§ **TRAVAIL À FAIRE**
D'après le texte sur la mobilisation des agriculteurs, qu'est-ce qui alimente la crise sans précédent que traversent les agriculteurs européens ? Expliquez-le en une à trois phrases.

§ **TEXTE FOURNI**
═══
Pendant que les agriculteurs français entament leur « siège » de Paris pour dénoncer l’inaction des gouvernements successifs face à leurs revendications, la mobilisation du monde rural se poursuit partout en Europe.

« Macron, réponds-nous » et « Sauve ton paysan », peut-on lire sur les pancartes des manifestants qui ont installé des campements sur les routes qui mènent à Paris. Ces barrages routiers sont planifiés et organisés pour durer, disent les militants, jusqu’à ce que le gouvernement réponde à leurs demandes.

Une crise sans précédent

D’un bout à l’autre de l’Europe, les agriculteurs sont plongés dans une crise sans précédent. Un ras-le-bol propulsé par deux enjeux majeurs : la guerre en Ukraine qui bouleverse les marchés et l’urgence climatique qui forcent les états membres de l’Union européenne à imposer une série de nouvelles normes écologiques. 

Touchés de plein fouet par une multitude de facteurs économiques et politiques, les agriculteurs s’insurgent contre la hausse des coûts du carburant, l’imposition de nouvelles normes écologiques, la lourdeur bureaucratique, la législation de plus en plus contraignante issue de l’Union européenne et, de façon générale, le manque de rentabilité et la dégradation de leurs conditions de vie et de travail.

De plus, ils dénoncent le fait que les importations en provenance de l’Ukraine perturbent « toutes les filières et font baisser les prix, » comme l’explique Christiane Lambert, présidente du Comité des organisations professionnelles agricoles de l’Union européenne.

Les élus sur la sellette

Pendant ce temps, à Bruxelles, Berlin et Amsterdam, les élus sont en gestion de crise et tentent de calmer le jeu en revenant sur certaines de leurs décisions.
═══
§ **EXTRAIT DES DONNÉES**
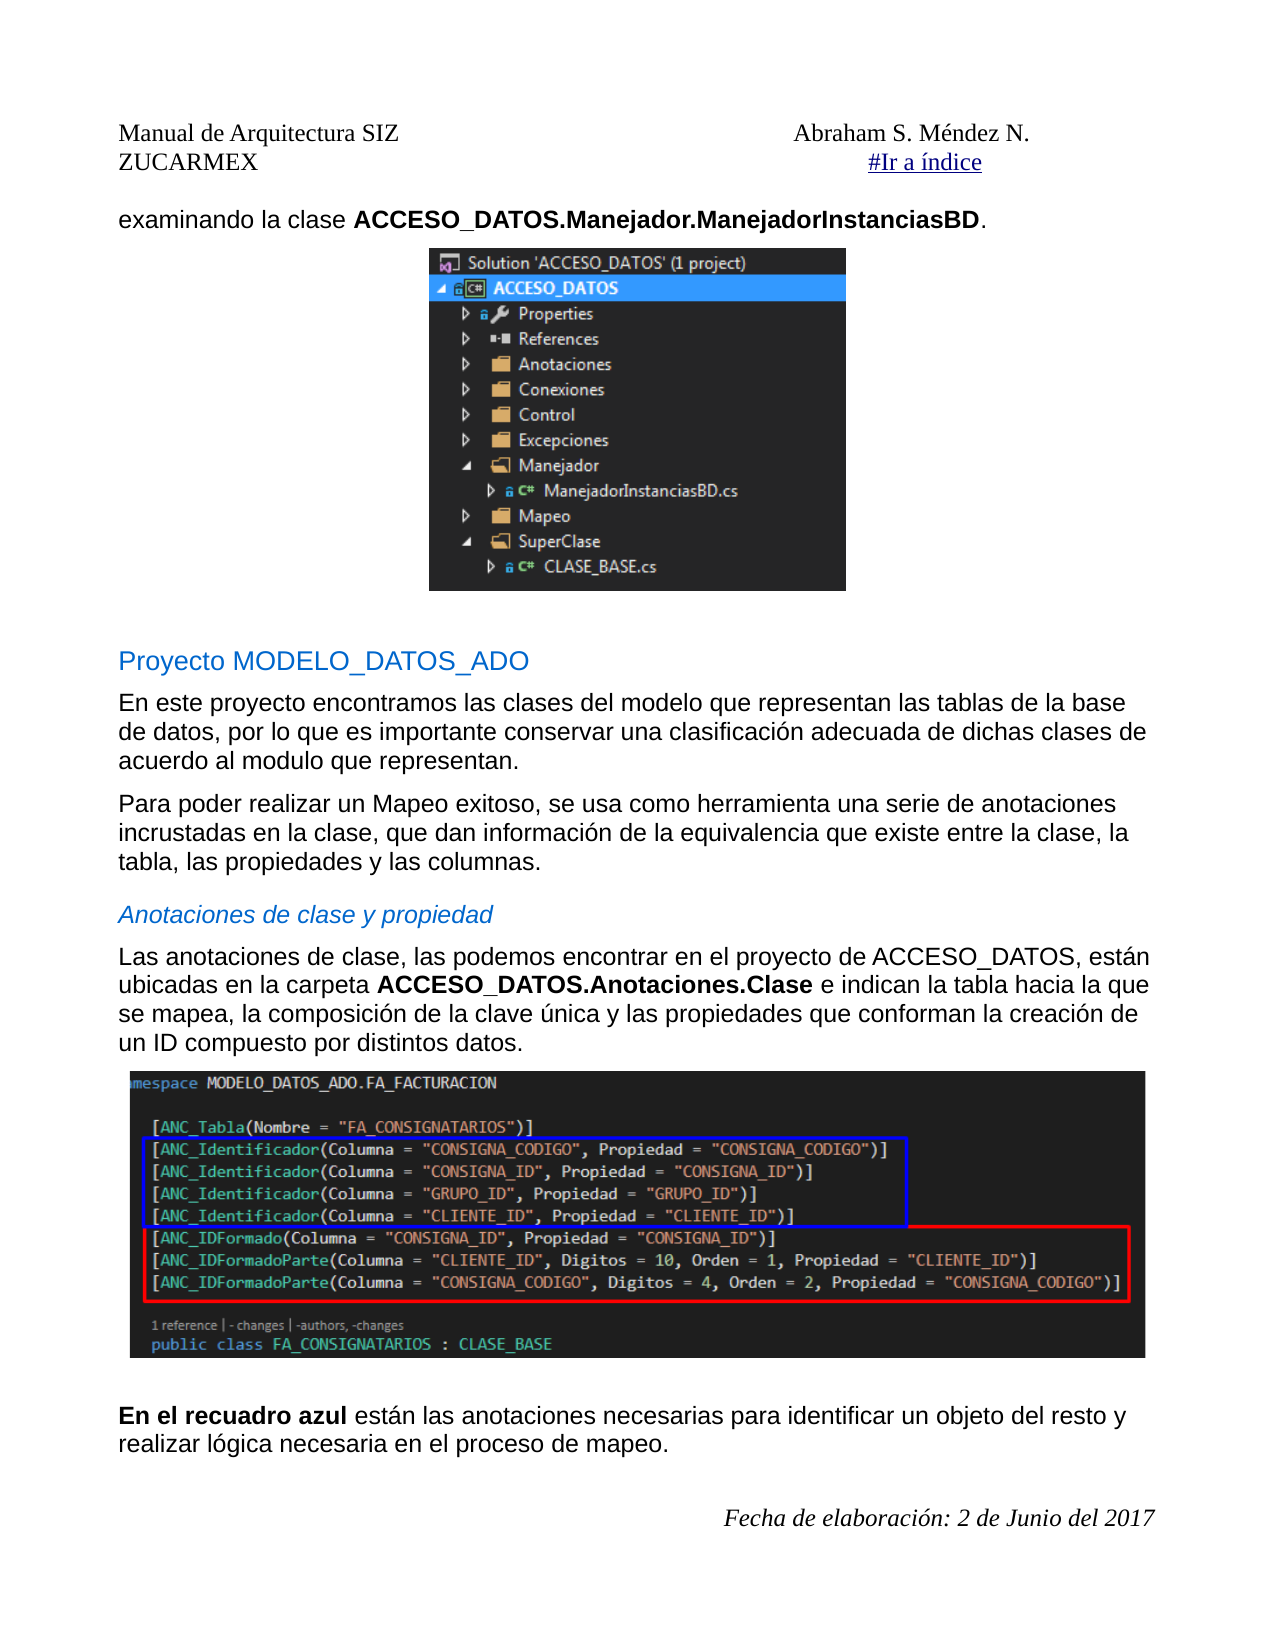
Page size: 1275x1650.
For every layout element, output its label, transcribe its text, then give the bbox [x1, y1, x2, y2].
═══
§ **EXERCICE CORRIGÉ**
Cette crise est alimentée par deux enjeux majeurs. D'une part, la guerre en Ukraine bouleverse les marchés. D'autre part, l'urgence climatique pousse les États membres de l'Union européenne à imposer une série de nouvelles normes écologiques.